START DATA EXCERPTS

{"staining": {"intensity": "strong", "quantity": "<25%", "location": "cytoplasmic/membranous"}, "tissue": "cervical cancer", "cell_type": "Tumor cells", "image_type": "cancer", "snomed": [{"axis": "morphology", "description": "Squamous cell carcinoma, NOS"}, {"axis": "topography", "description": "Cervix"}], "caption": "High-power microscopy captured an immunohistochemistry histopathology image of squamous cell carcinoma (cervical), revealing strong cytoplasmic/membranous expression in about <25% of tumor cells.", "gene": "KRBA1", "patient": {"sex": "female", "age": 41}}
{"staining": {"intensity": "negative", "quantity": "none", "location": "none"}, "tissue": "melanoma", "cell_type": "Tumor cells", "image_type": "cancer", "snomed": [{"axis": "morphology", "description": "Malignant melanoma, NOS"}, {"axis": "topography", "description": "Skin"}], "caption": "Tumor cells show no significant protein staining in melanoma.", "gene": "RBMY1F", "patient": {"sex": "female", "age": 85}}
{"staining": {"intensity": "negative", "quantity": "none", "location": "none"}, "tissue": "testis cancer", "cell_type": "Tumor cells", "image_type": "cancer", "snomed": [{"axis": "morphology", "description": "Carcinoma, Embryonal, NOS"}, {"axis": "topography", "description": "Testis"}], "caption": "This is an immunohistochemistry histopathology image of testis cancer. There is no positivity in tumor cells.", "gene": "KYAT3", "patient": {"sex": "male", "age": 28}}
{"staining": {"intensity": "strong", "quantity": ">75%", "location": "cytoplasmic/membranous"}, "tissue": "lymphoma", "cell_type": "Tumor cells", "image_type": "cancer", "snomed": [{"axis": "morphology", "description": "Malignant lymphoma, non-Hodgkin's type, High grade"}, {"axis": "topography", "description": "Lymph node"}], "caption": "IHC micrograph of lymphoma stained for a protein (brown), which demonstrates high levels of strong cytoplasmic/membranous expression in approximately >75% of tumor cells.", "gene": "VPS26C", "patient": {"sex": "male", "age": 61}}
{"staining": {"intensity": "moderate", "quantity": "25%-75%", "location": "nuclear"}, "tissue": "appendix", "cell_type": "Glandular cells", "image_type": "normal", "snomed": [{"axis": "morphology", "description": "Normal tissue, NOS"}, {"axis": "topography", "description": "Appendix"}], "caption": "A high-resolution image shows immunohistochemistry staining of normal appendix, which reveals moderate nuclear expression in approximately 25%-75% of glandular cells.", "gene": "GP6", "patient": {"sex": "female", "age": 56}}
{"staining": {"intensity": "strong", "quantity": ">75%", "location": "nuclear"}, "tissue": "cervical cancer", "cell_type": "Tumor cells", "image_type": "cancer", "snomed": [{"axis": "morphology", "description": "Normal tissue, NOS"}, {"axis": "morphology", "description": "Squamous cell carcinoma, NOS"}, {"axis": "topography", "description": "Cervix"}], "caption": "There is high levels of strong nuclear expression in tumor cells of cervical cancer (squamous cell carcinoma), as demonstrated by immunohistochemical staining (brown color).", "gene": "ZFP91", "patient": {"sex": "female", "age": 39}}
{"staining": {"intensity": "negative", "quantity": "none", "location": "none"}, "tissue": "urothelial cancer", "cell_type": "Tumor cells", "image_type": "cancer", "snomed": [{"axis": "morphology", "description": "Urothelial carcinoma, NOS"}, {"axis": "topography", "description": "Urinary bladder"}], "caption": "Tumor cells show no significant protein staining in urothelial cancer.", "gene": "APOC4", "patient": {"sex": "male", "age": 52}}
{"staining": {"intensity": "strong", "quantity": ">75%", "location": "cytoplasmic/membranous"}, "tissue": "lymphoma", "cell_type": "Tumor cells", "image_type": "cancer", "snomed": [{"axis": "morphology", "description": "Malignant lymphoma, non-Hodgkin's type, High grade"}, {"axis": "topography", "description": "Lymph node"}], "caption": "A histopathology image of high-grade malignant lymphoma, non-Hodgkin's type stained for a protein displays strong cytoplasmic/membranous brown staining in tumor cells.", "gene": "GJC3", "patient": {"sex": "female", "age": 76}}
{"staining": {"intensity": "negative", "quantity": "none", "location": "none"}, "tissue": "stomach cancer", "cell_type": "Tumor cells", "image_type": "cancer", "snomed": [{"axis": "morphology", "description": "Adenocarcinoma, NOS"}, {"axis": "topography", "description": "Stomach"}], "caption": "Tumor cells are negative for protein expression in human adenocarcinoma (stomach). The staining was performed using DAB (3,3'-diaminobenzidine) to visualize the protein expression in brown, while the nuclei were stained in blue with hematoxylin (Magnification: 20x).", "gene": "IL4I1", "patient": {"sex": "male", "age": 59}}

END DATA EXCERPTS

Restate exactly the lines running from the line with "image of high-grade" to the end of the entries above, both ends included.

EXERCISE OUTPUT:
{"staining": {"intensity": "strong", "quantity": ">75%", "location": "cytoplasmic/membranous"}, "tissue": "lymphoma", "cell_type": "Tumor cells", "image_type": "cancer", "snomed": [{"axis": "morphology", "description": "Malignant lymphoma, non-Hodgkin's type, High grade"}, {"axis": "topography", "description": "Lymph node"}], "caption": "A histopathology image of high-grade malignant lymphoma, non-Hodgkin's type stained for a protein displays strong cytoplasmic/membranous brown staining in tumor cells.", "gene": "GJC3", "patient": {"sex": "female", "age": 76}}
{"staining": {"intensity": "negative", "quantity": "none", "location": "none"}, "tissue": "stomach cancer", "cell_type": "Tumor cells", "image_type": "cancer", "snomed": [{"axis": "morphology", "description": "Adenocarcinoma, NOS"}, {"axis": "topography", "description": "Stomach"}], "caption": "Tumor cells are negative for protein expression in human adenocarcinoma (stomach). The staining was performed using DAB (3,3'-diaminobenzidine) to visualize the protein expression in brown, while the nuclei were stained in blue with hematoxylin (Magnification: 20x).", "gene": "IL4I1", "patient": {"sex": "male", "age": 59}}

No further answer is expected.